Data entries
==============================

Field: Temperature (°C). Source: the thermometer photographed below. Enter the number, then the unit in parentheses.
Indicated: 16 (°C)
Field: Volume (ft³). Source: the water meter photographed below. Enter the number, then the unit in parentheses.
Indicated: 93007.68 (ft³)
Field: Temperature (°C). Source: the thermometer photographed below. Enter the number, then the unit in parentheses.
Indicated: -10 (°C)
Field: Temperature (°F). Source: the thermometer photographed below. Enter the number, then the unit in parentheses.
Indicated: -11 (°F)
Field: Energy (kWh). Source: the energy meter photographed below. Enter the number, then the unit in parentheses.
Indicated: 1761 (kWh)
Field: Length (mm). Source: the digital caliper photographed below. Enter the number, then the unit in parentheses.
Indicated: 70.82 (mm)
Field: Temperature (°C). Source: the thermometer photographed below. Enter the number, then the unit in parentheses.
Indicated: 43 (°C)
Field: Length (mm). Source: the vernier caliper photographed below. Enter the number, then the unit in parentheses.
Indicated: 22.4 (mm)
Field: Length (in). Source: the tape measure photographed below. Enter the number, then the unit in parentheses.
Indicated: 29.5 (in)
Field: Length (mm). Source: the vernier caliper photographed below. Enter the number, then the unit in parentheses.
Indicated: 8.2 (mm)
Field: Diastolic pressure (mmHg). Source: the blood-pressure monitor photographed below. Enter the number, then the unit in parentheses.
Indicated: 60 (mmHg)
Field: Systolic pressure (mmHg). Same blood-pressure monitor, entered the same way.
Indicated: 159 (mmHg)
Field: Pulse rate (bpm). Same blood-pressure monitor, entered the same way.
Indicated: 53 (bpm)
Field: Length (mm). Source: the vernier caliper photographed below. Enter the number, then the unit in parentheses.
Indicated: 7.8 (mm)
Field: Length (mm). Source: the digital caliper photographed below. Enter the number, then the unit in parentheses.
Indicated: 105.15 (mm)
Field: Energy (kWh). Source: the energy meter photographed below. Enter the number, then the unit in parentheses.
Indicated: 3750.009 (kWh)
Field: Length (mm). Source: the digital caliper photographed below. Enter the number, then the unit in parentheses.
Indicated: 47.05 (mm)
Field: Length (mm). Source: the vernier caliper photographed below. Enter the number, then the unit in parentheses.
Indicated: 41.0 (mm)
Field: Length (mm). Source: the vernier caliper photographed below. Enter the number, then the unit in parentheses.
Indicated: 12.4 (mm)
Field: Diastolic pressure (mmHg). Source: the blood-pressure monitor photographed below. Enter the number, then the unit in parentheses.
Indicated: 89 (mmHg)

==============================

Extract every line of the data entries above and reproduce each one word for word, keeping the original order.

### SOLVED PROBLEM
Field: Temperature (°C). Source: the thermometer photographed below. Enter the number, then the unit in parentheses.
Indicated: 16 (°C)
Field: Volume (ft³). Source: the water meter photographed below. Enter the number, then the unit in parentheses.
Indicated: 93007.68 (ft³)
Field: Temperature (°C). Source: the thermometer photographed below. Enter the number, then the unit in parentheses.
Indicated: -10 (°C)
Field: Temperature (°F). Source: the thermometer photographed below. Enter the number, then the unit in parentheses.
Indicated: -11 (°F)
Field: Energy (kWh). Source: the energy meter photographed below. Enter the number, then the unit in parentheses.
Indicated: 1761 (kWh)
Field: Length (mm). Source: the digital caliper photographed below. Enter the number, then the unit in parentheses.
Indicated: 70.82 (mm)
Field: Temperature (°C). Source: the thermometer photographed below. Enter the number, then the unit in parentheses.
Indicated: 43 (°C)
Field: Length (mm). Source: the vernier caliper photographed below. Enter the number, then the unit in parentheses.
Indicated: 22.4 (mm)
Field: Length (in). Source: the tape measure photographed below. Enter the number, then the unit in parentheses.
Indicated: 29.5 (in)
Field: Length (mm). Source: the vernier caliper photographed below. Enter the number, then the unit in parentheses.
Indicated: 8.2 (mm)
Field: Diastolic pressure (mmHg). Source: the blood-pressure monitor photographed below. Enter the number, then the unit in parentheses.
Indicated: 60 (mmHg)
Field: Systolic pressure (mmHg). Same blood-pressure monitor, entered the same way.
Indicated: 159 (mmHg)
Field: Pulse rate (bpm). Same blood-pressure monitor, entered the same way.
Indicated: 53 (bpm)
Field: Length (mm). Source: the vernier caliper photographed below. Enter the number, then the unit in parentheses.
Indicated: 7.8 (mm)
Field: Length (mm). Source: the digital caliper photographed below. Enter the number, then the unit in parentheses.
Indicated: 105.15 (mm)
Field: Energy (kWh). Source: the energy meter photographed below. Enter the number, then the unit in parentheses.
Indicated: 3750.009 (kWh)
Field: Length (mm). Source: the digital caliper photographed below. Enter the number, then the unit in parentheses.
Indicated: 47.05 (mm)
Field: Length (mm). Source: the vernier caliper photographed below. Enter the number, then the unit in parentheses.
Indicated: 41.0 (mm)
Field: Length (mm). Source: the vernier caliper photographed below. Enter the number, then the unit in parentheses.
Indicated: 12.4 (mm)
Field: Diastolic pressure (mmHg). Source: the blood-pressure monitor photographed below. Enter the number, then the unit in parentheses.
Indicated: 89 (mmHg)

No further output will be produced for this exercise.